(Metin Bölümü)
_ _ _ _ _
Logo

11. Hukuk Dairesi2024/4216 E. 2025/2655 K.

Yapay Zeka Özeti

Uyuşmazlık: Davalı şirketin marka tescil başvurusuna davacı şirketin, kendi markasıyla benzerlik ve kötü niyet iddiasıyla yaptığı itirazın reddi üzerine açılan davanın YİDK kararının iptali istemidir.

Gerekçe ve Sonuç: Davalı şirketin, daha önce benzer bir marka başvurusunun kötü niyet nedeniyle reddedilmiş olmasına rağmen, ufak değişikliklerle tekrar başvuru yapması ve davacı şirketin markasından haksız yararlanma amacı güttüğünün anlaşılması gözetilerek, yerel mahkemenin davayı kabulüne ve YİDK kararının iptaline ilişkin kararları, istinaf ve temyiz incelemesi sonucunda onanmıştır.
_ _ _ _ _
(Sağlanan Veriler)
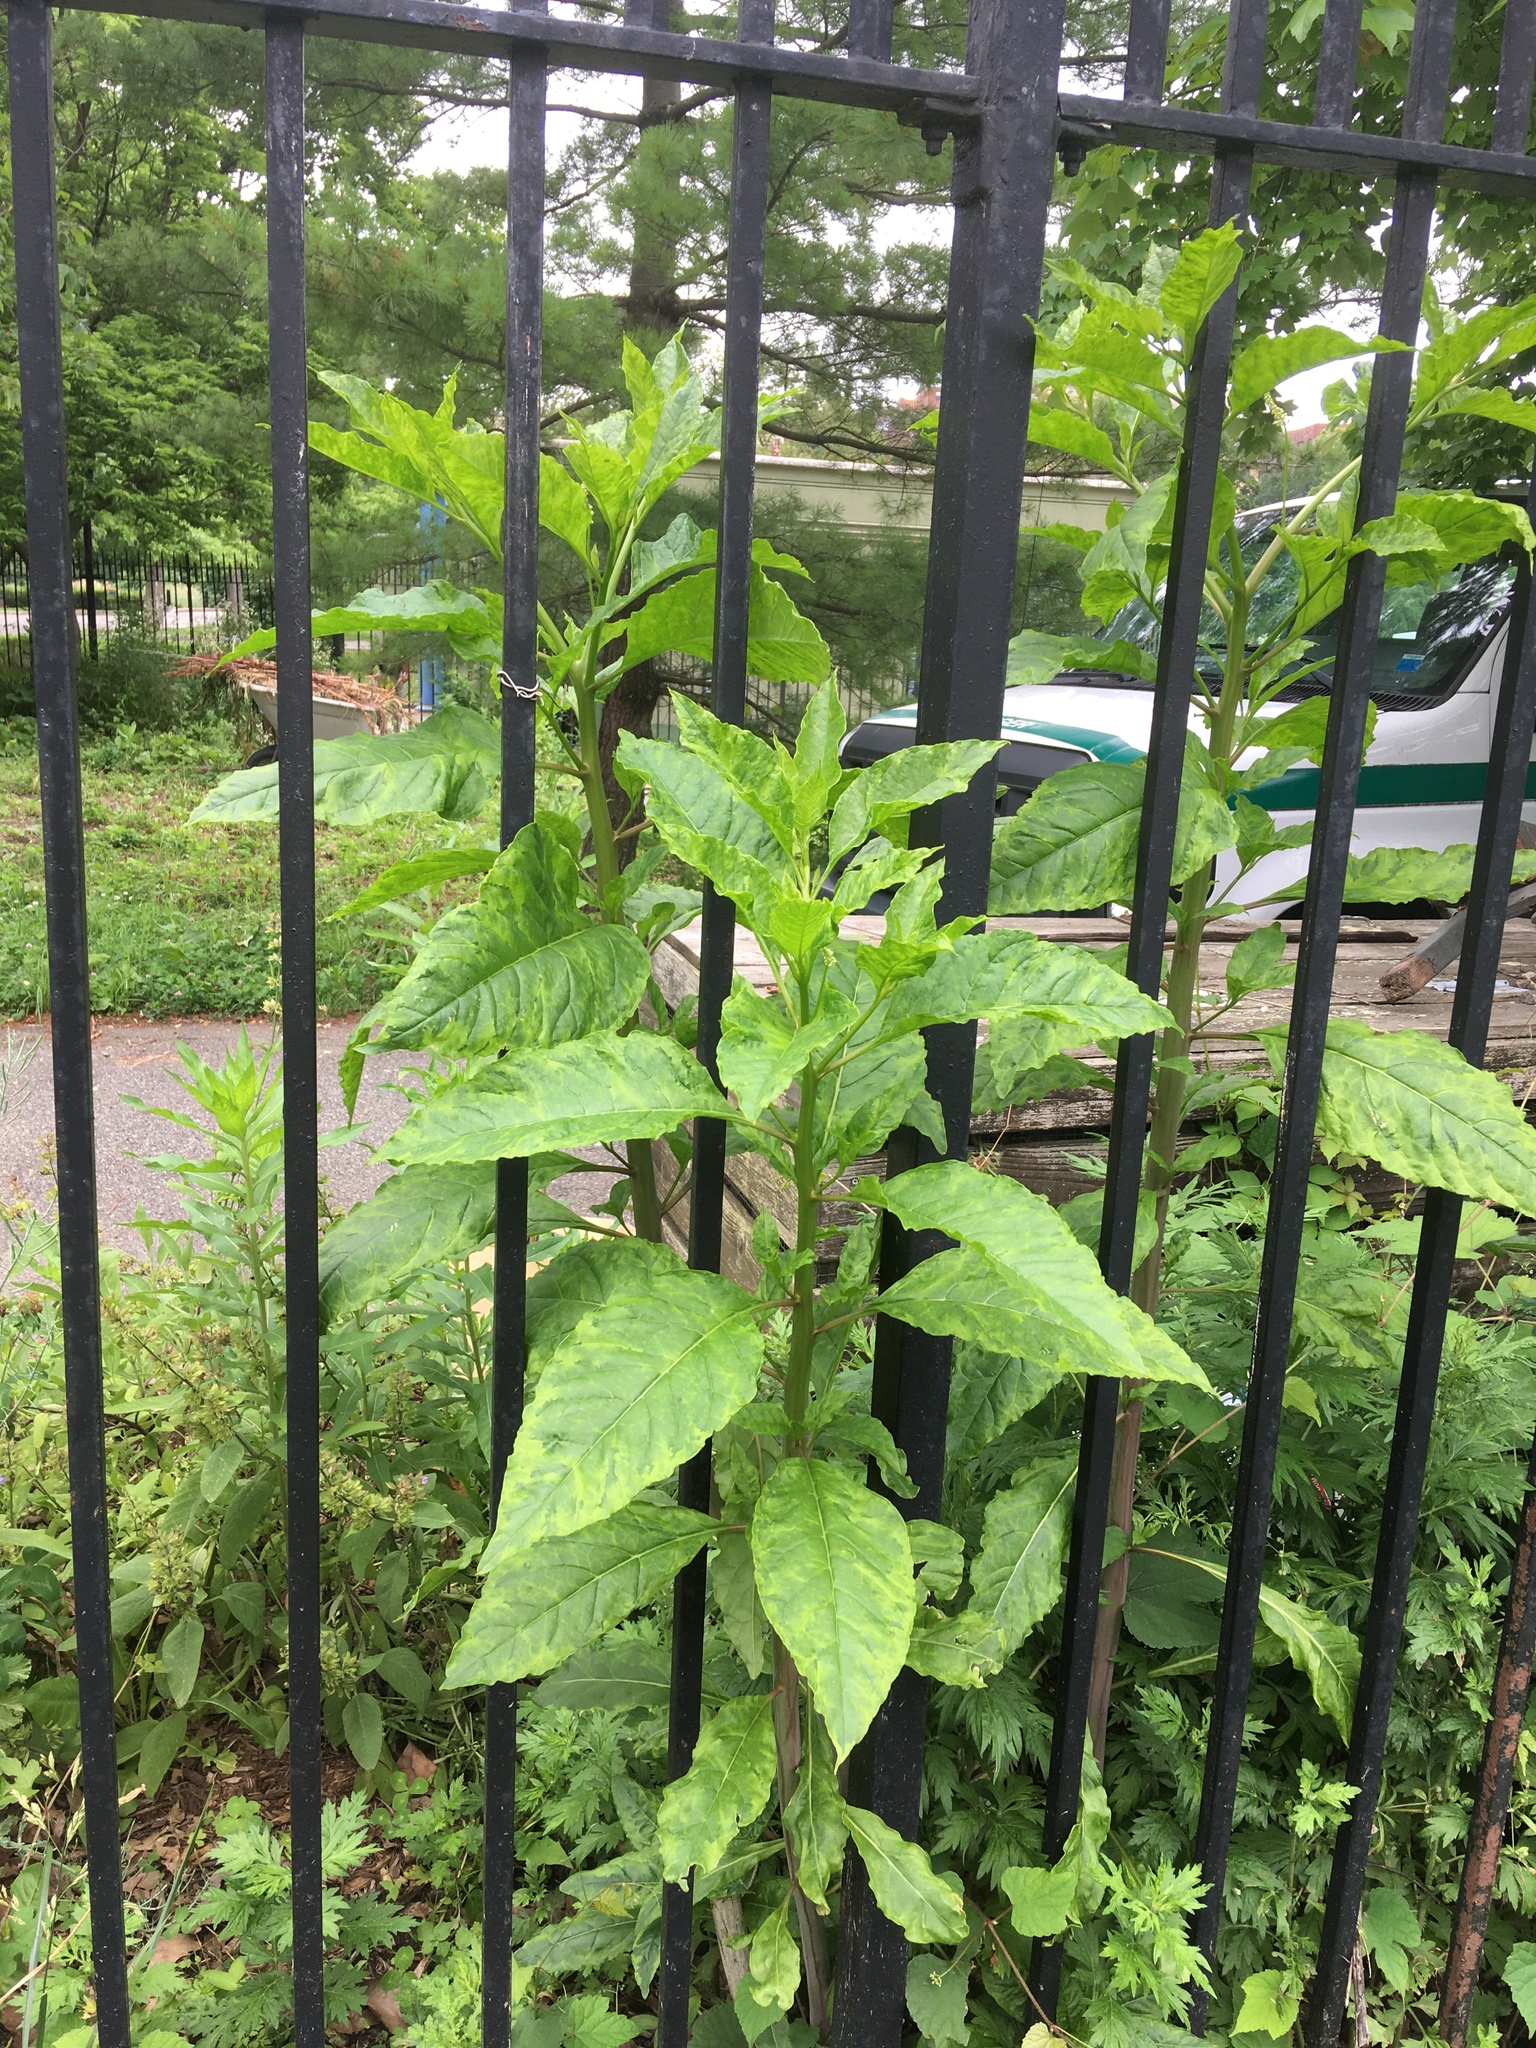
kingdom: Plantae
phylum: Tracheophyta
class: Magnoliopsida
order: Caryophyllales
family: Phytolaccaceae
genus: Phytolacca
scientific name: Phytolacca americana
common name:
_ _ _ _ _
(İstenen Çıktı) Karar özetinde "Uyuşmazlık: Davalı şirketin" ifadesiyle başlayıp "incelemesi sonucunda onanmıştır." ifadesiyle biten kısmı hiçbir değişiklik yapmadan yineleyin. Yanıtlarda yalnızca karar özetini kaynak olarak kullanın.

(Elde Edilen Sonuç)
Uyuşmazlık: Davalı şirketin marka tescil başvurusuna davacı şirketin, kendi markasıyla benzerlik ve kötü niyet iddiasıyla yaptığı itirazın reddi üzerine açılan davanın YİDK kararının iptali istemidir.

Gerekçe ve Sonuç: Davalı şirketin, daha önce benzer bir marka başvurusunun kötü niyet nedeniyle reddedilmiş olmasına rağmen, ufak değişikliklerle tekrar başvuru yapması ve davacı şirketin markasından haksız yararlanma amacı güttüğünün anlaşılması gözetilerek, yerel mahkemenin davayı kabulüne ve YİDK kararının iptaline ilişkin kararları, istinaf ve temyiz incelemesi sonucunda onanmıştır.